One Thing Leads to Another (pt 7).
They call it getting clean, but you never are. You try to fix things; you call up everybody and apologize for everything under the sun, you make donations to churches and you carry change to give to homeless people. Mostly you feel like there’s a timer on the back of your head saying you better hurry up. The reason I didn’t come for True was because I didn’t want him. I was great at my job and I was clean and I was saving up money, and I was going to bring a junkie home? He never had to do anything, all he had to do was sit there and be True and everybody jumped around on one leg trying to make him happy. I didn’t want to find him, I thought he’d be dead by now. I hoped.
Wolf is gasping these words out, limping on a knee that feels like grinding gears down the dark alley-side of the old hotel. He feels poured out; he is going to find True and take him away, and if the big one tries to stop him he doesn’t know what he’ll do. He finds a broken door and ducks in, listening. There are bodies in blankets and sleeping bags in the icy corridor, some of them moaning; he steps over them, sniffing, something unfolding its wings and roaring to life in him, the NEED, the NEED, it’s punching its way out of him, grabbing him and hauling him after a smell in the air, matches and burning copper, and he opens the door and falls in, dropping to his knees. True is on his back. The girl is next to him, legs folded beneath her like a swan. Between them are candles, cotton, and tar.

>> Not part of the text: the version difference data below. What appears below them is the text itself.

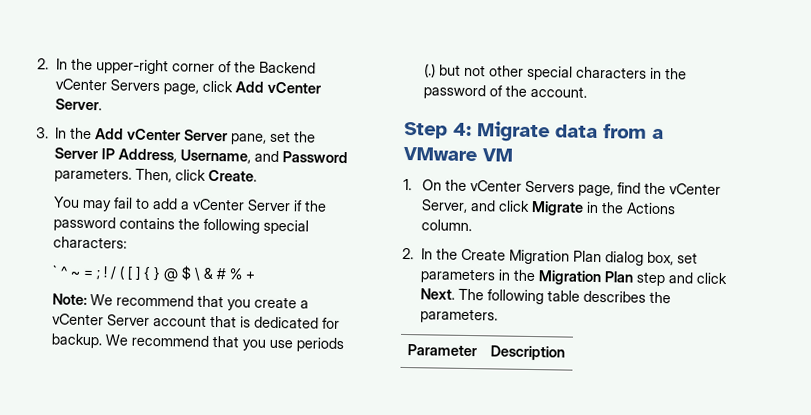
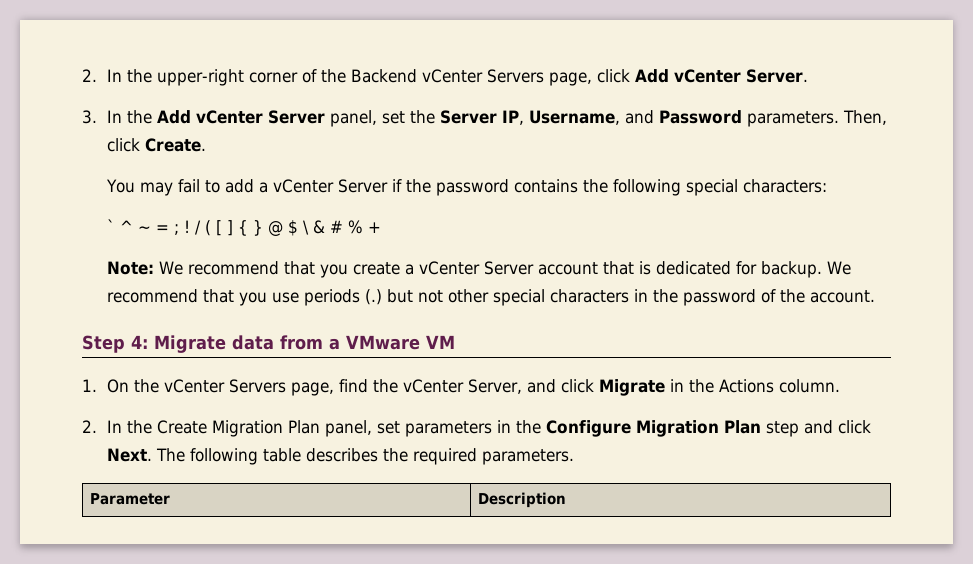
[230,133,268,145] pane, -> [330,110,378,127] panel,
[101,148,178,163] IP Address, -> [502,110,525,125] IP,
[605,251,675,266] dialog box, -> [325,420,373,437] panel,
(537, 275) none -> [546,420,632,437] Configure
(672, 297) none -> [413,448,478,465] required

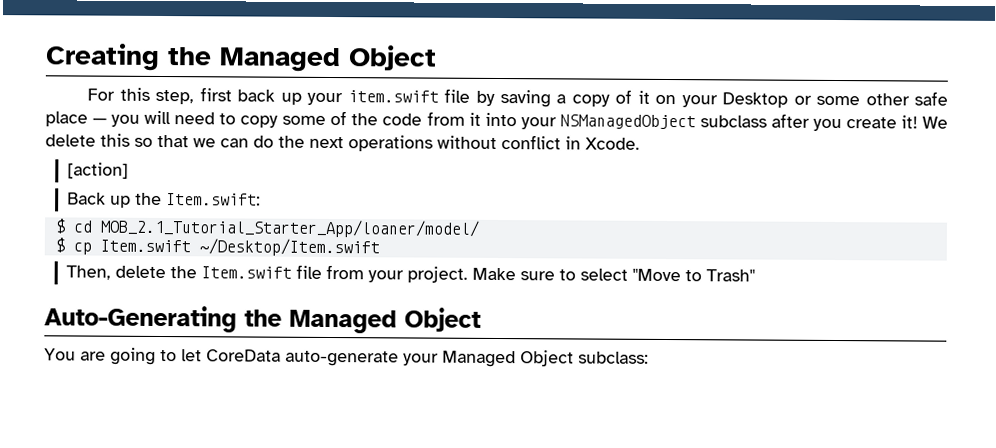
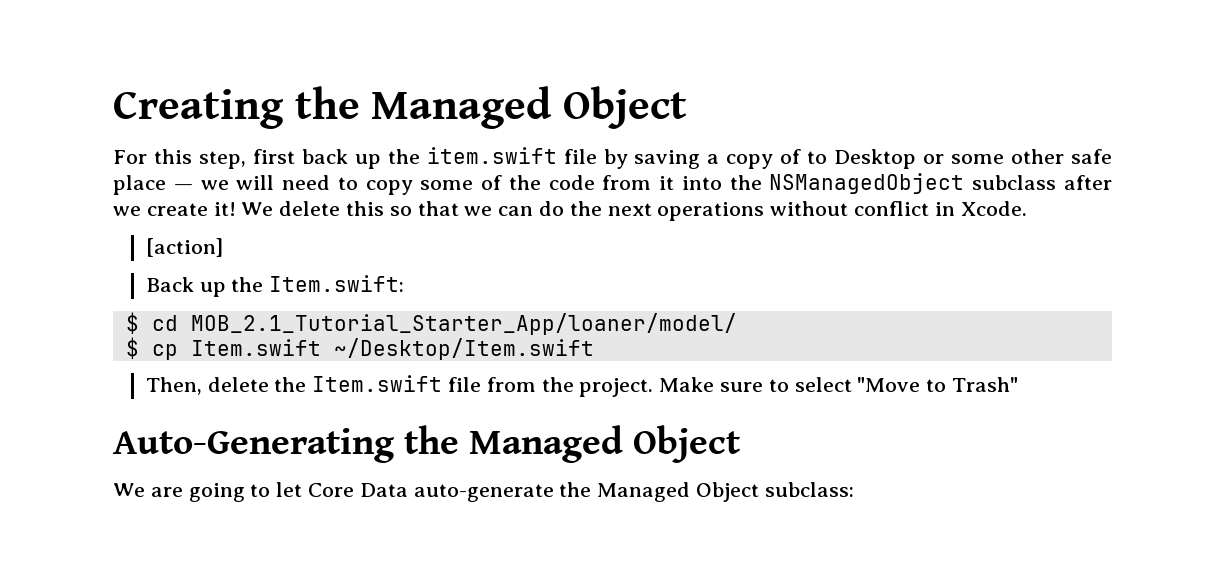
[307,92,344,106] your -> [387,149,420,164] the
[637,90,718,108] it on your -> [807,151,828,164] to
[111,114,141,127] you -> [200,180,229,190] we
[520,117,557,130] your -> [729,175,762,190] the
[812,118,842,132] you -> [113,206,141,216] we
[368,270,405,283] your -> [541,377,574,392] the
[44,348,76,361] You -> [113,483,145,497] We
[206,349,439,367] CoreData auto-generate your -> [308,482,592,502] Core Data auto-generate the

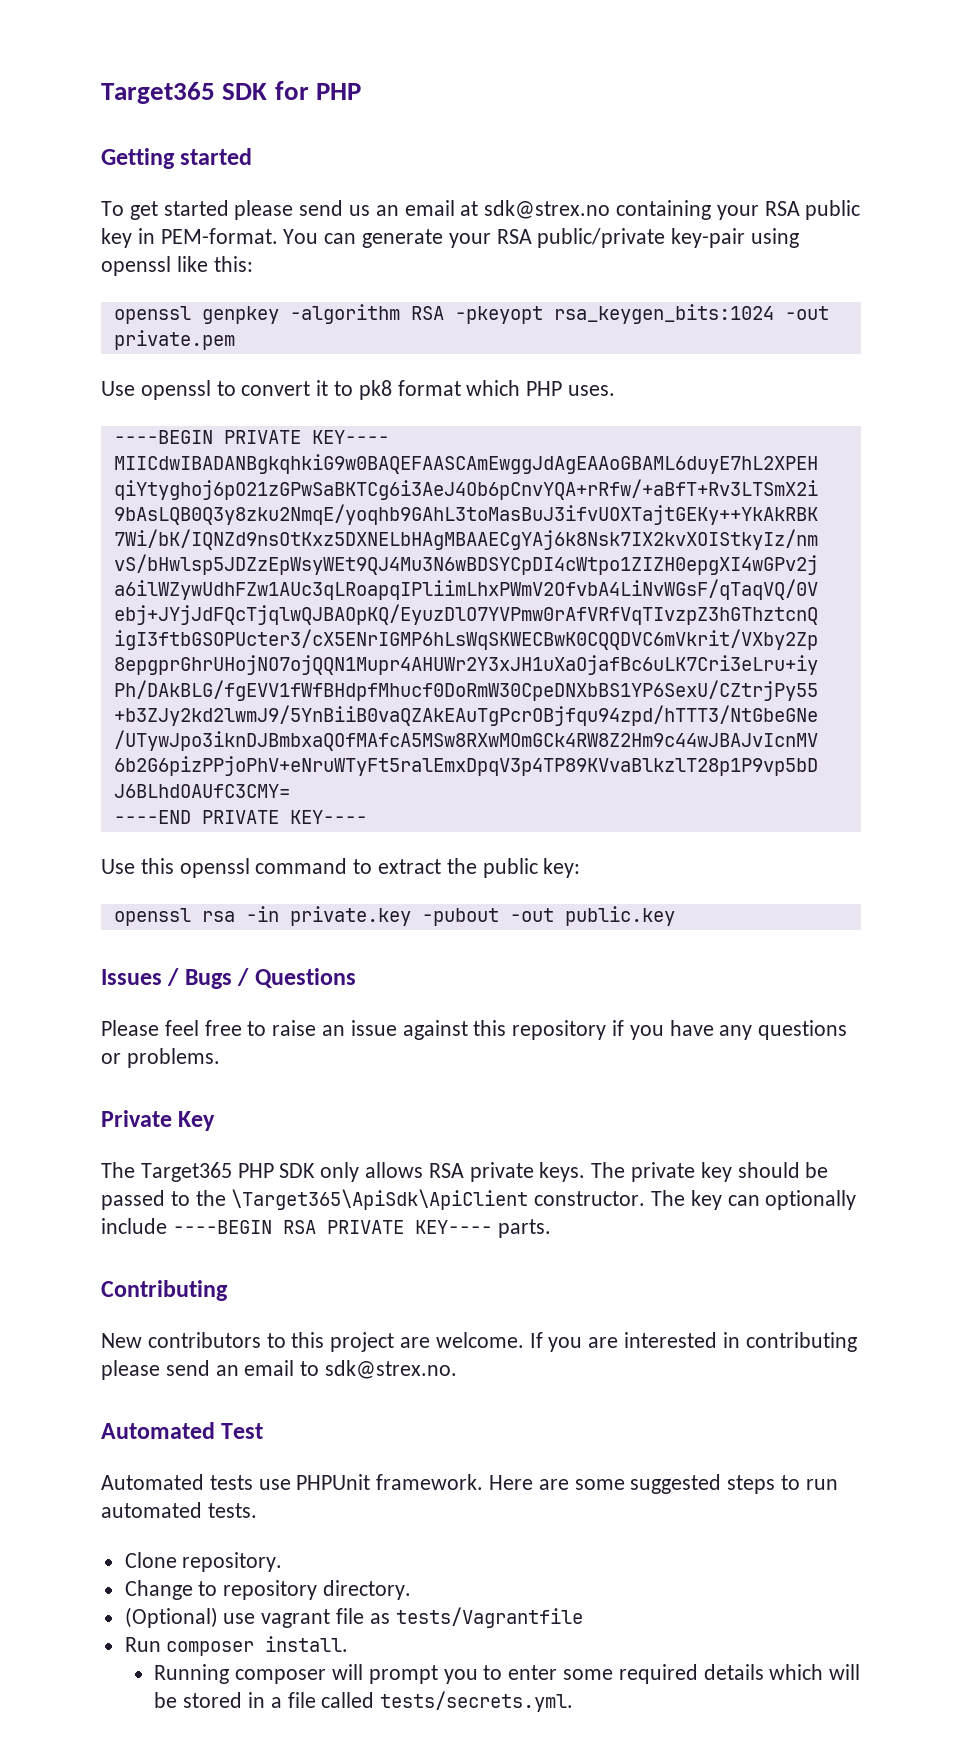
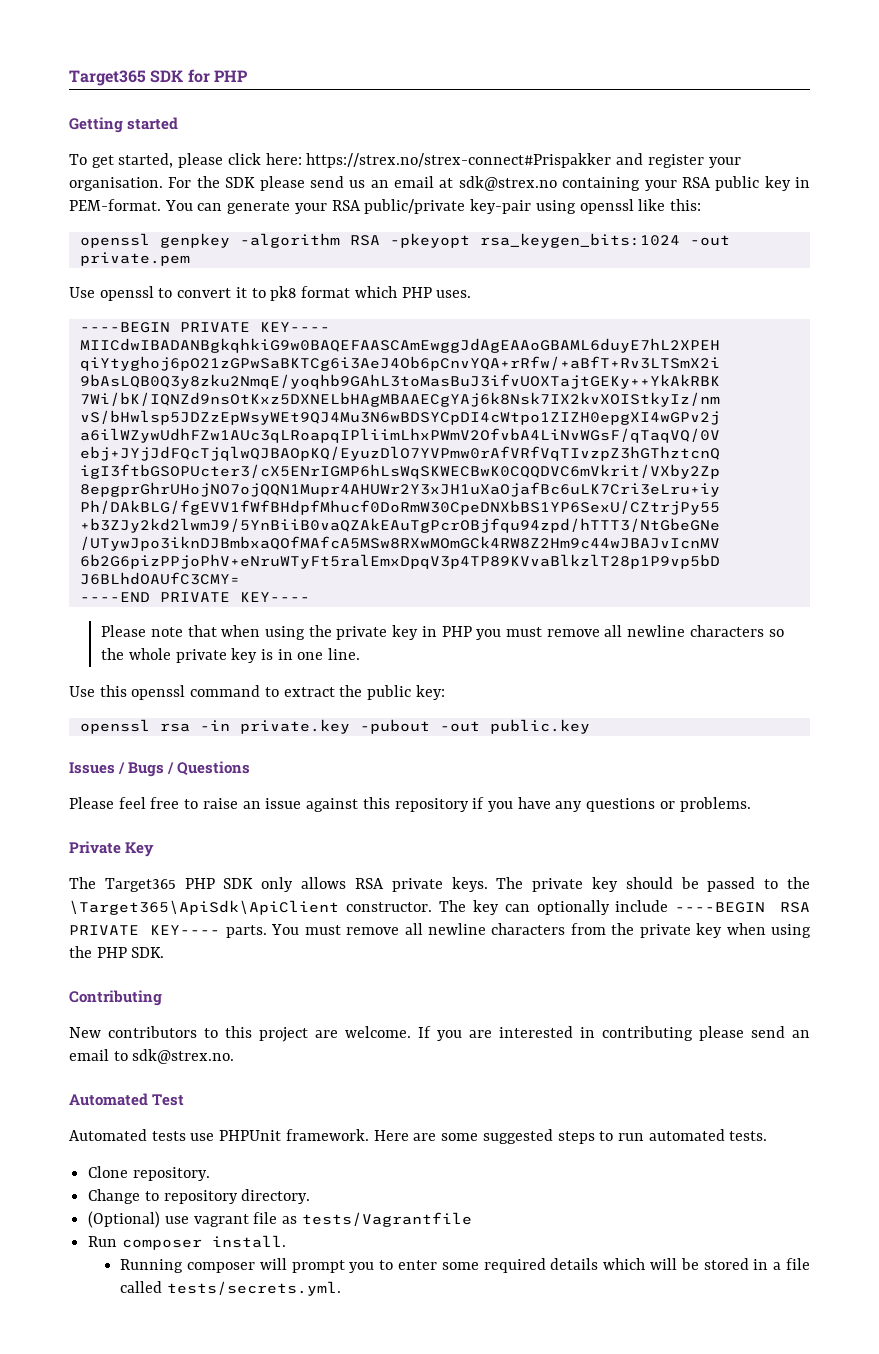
[163,200,229,216] started -> [118,153,741,168] [69,176,256,191] started, please click here: https://strex.no/strex-connect#Prispakker and register your organisation. For the SDK
(367, 817) none -> [101,625,784,640] [101,648,361,663] // Please note that when using the private key in PHP you must remove all newline characters so the whole private key is in one line.
(551, 1228) none -> [271,923,811,938] [69,946,165,958] You must remove all newline characters from the private key when using the PHP SDK.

Wolf sinks down. True’s eyes are half open; they look like they’re full of water. I missed you, he says. Do you remember when the flood lifted the trailer up in the middle of the night, and mom woke us up and got us on the roof, and all you could hear was the river and the rain. How long did we float for?
A long ways, Wolf says. Miles, I think.
The girl is pulling the belt around his bicep. This isn’t happening, he says to her.
Of course not, she says; they watch as the vein swells ripe and hard. It can’t be.
True is still talking about the flood, though Wolf can’t hear him anymore because the needle is in him, fucking him, dumping its load in him. The girl’s face is morphing into an elephant. You’re still going to take him with you, she says, her trunk flailing. You have to, it’s the right thing to do.
Leave him alone, True says; he’s a ghost hovering over them both. He’s just a tourist.
This isn’t happening, Wolf says. He’s outside, trying to walk, falling more than standing, landing hard on his knee in front of the State and shrieking, and then laughing because it doesn’t hurt, nothing hurts, everything’s warm and shiny and his coat flaps around him like sails in the wind. He has his keys in his hand and he is going get in his car and to drive north somewhere and go to sleep.
The beast is standing in front of him. He hits Wolf in the nose; it bleeds on his shirt. His brother appears and he chases the monster away; he loops Wolf’s arm around his neck and pulls him into the wind, walking him around the corner and then around another one all the way to his car. He puts Wolf inside and starts it for him.
Come with me, Wolf tries to say, but True just laughs at him. He draws invisible pistols from invisible holsters and shoots; Wolf tries to shoot back but the car is moving too fast, blurring everything as he slides out of town. He wakes up three hours later on the side of the road, the car covered in frost and blood dried to his mouth. His knee is swollen and when he tries to move it he shouts.
The car starts after several tries; when he gets to a gas station he goes to the pay phone and starts calling the people he is supposed to when he is in trouble, and when he can’t take it anymore he slams the phone down as hard as he can and it breaks, the mouthpiece hanging like something with its jaw torn out. It felt so good, so good. Wolf crosses his arms, hugging himself like a child, and he wails for his mother.